▸ **Job**
Copy the listing from the line with "At which label is the value closest to 4?" up to and including the line with "Port Phillip", reproducing each line precisely and nothing else.

▸ **Data records**
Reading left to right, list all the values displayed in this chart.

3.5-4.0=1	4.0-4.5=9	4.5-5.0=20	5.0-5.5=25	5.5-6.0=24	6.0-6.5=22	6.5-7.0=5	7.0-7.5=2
==
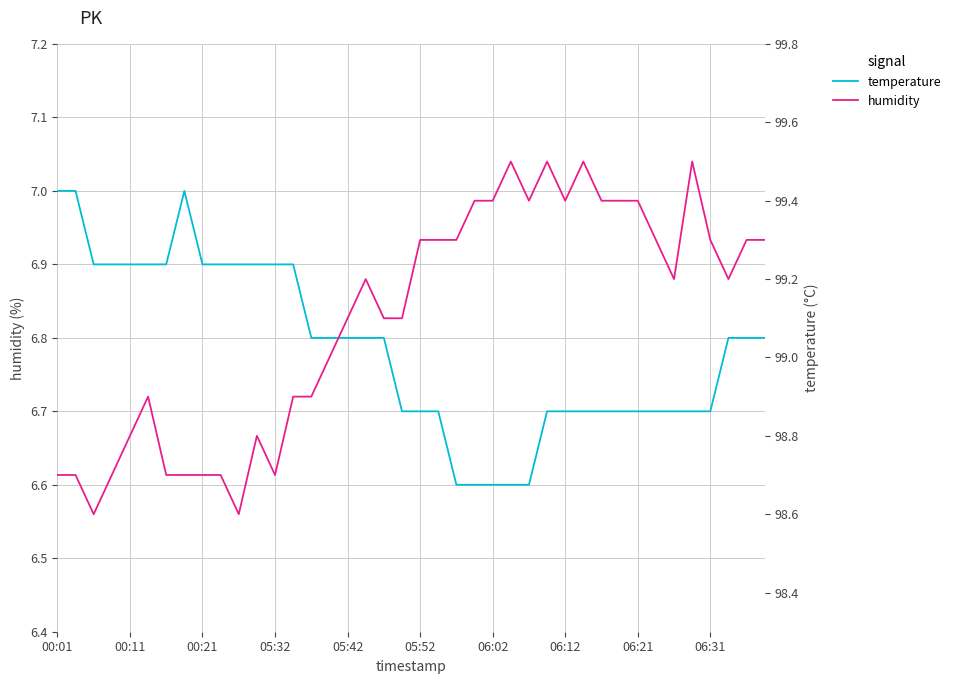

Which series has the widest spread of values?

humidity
* * *
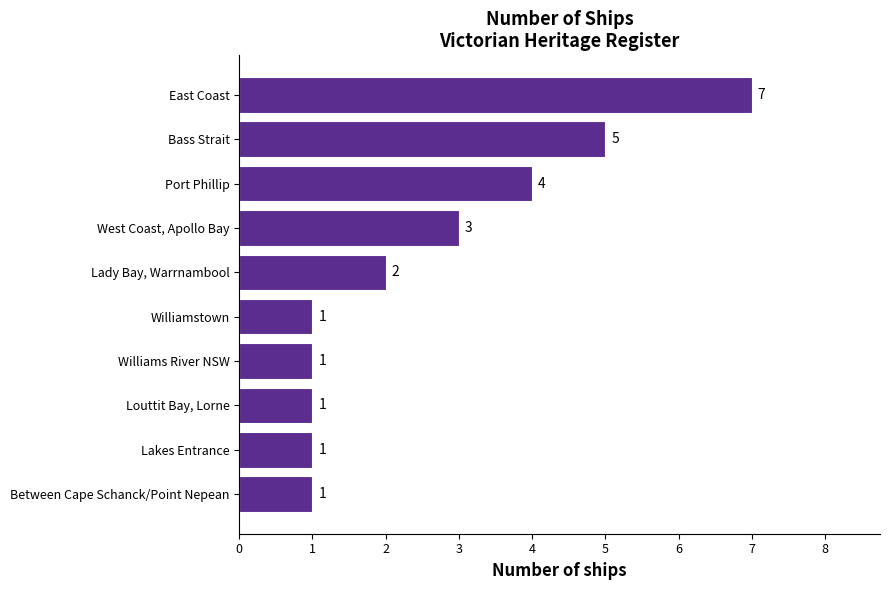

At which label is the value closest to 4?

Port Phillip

▸ **Solution for this task**
At which label is the value closest to 4?

Port Phillip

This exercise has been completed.